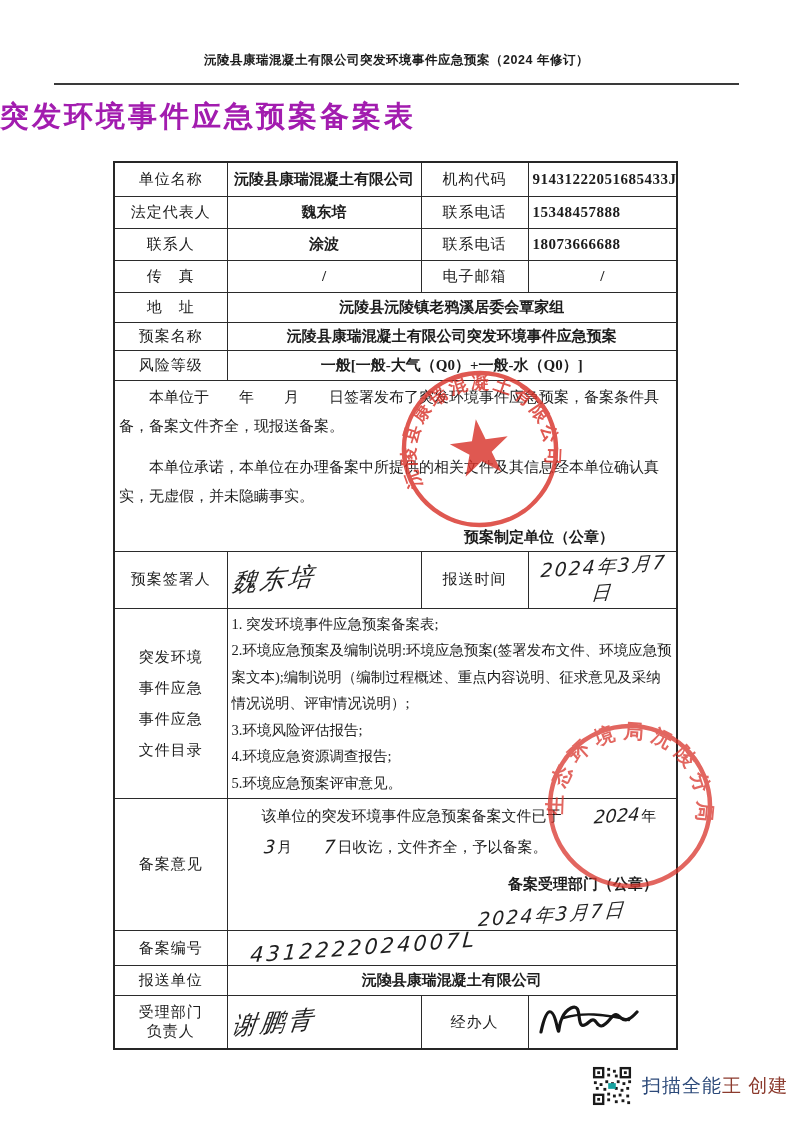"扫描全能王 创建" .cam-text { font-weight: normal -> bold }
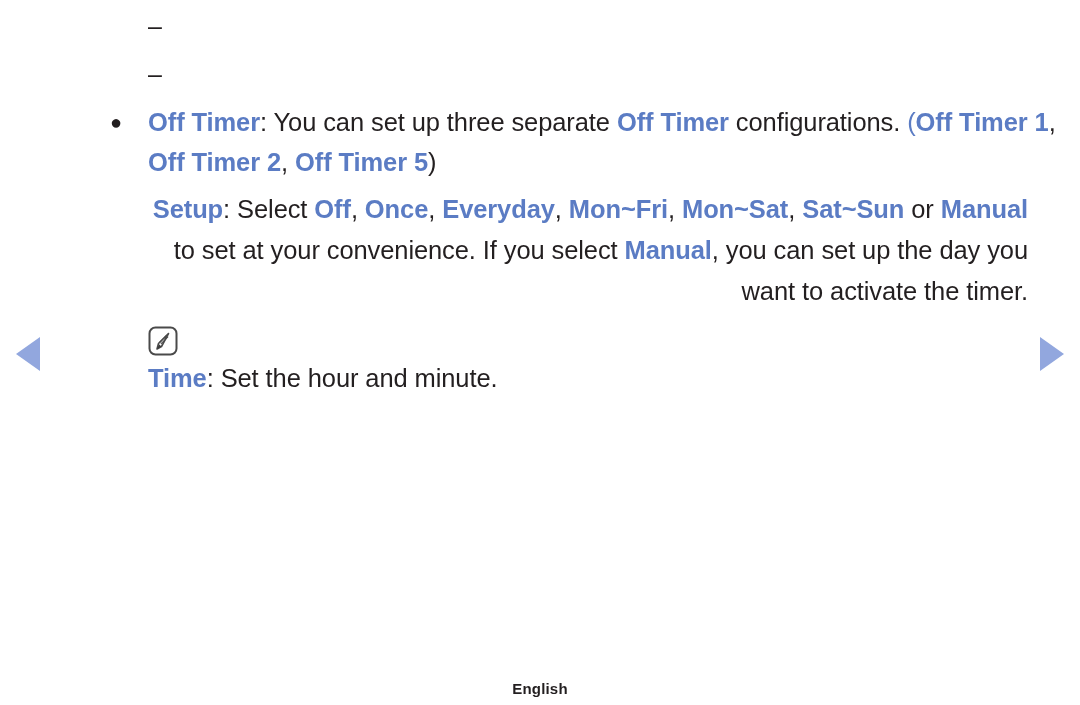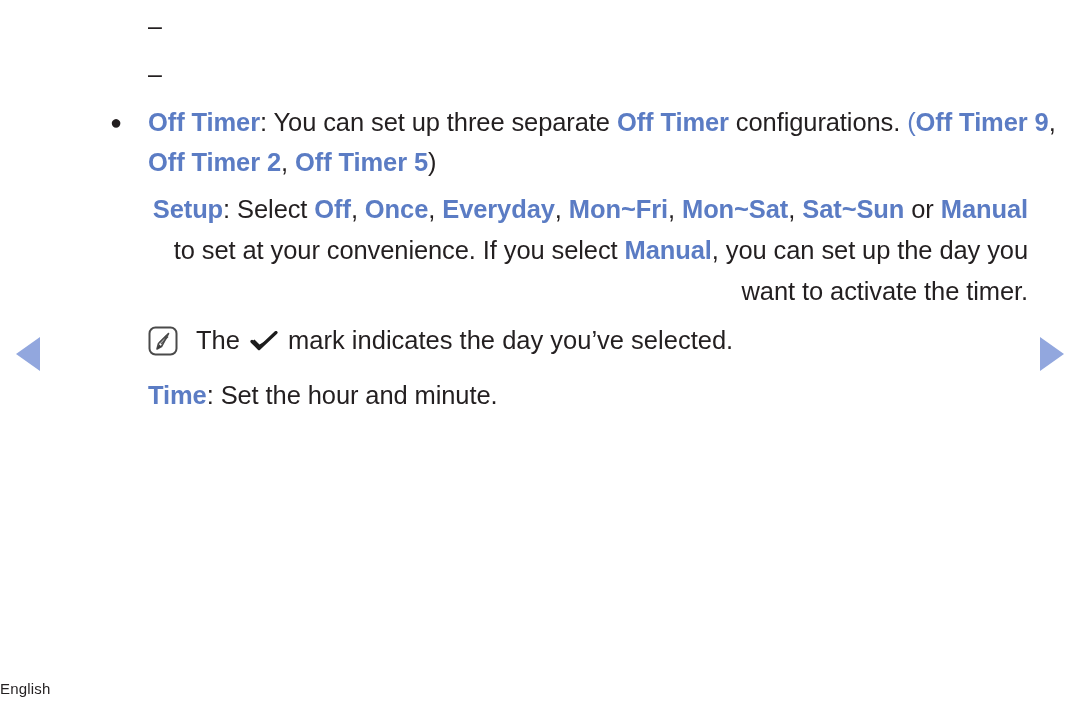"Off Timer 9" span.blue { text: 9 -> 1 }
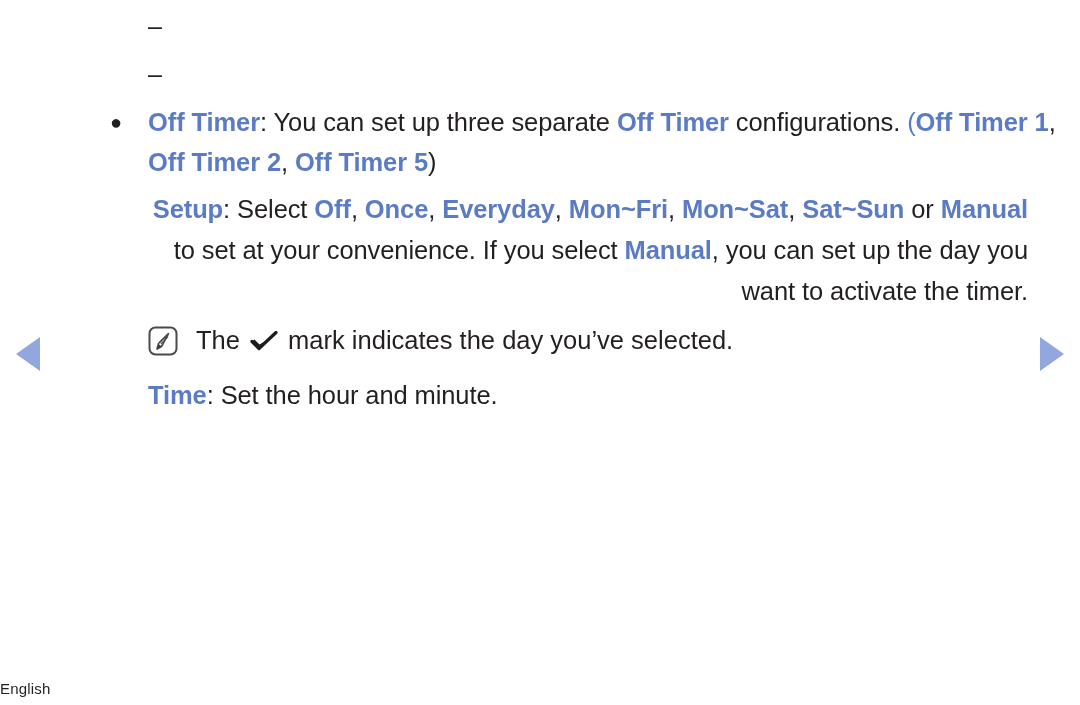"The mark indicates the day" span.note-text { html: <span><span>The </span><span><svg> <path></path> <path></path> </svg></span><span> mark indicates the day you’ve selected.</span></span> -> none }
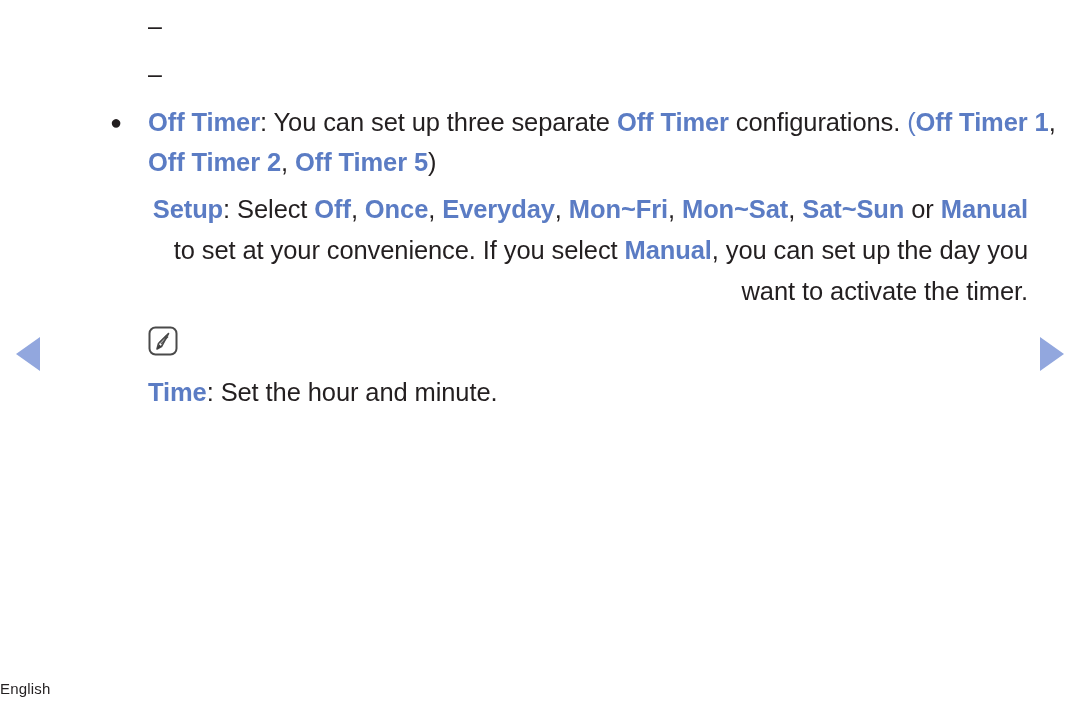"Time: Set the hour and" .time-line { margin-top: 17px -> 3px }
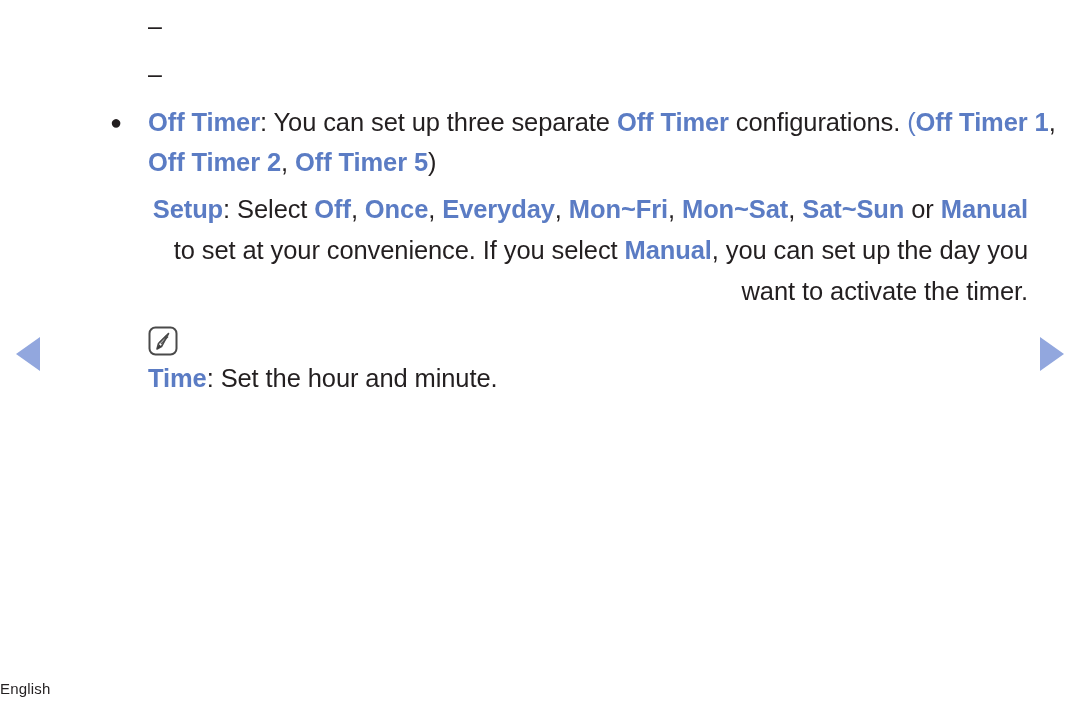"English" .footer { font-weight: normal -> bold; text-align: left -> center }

### Task objective
Restate the entries above word for word, and keep the pictures out.

### Answer to this problem
"扫描全能王 创建" .cam-text { font-weight: normal -> bold }
"Off Timer 9" span.blue { text: 9 -> 1 }
"The mark indicates the day" span.note-text { html: <span><span>The </span><span><svg> <path></path> <path></path> </svg></span><span> mark indicates the day you’ve selected.</span></span> -> none }
"Time: Set the hour and" .time-line { margin-top: 17px -> 3px }
"English" .footer { font-weight: normal -> bold; text-align: left -> center }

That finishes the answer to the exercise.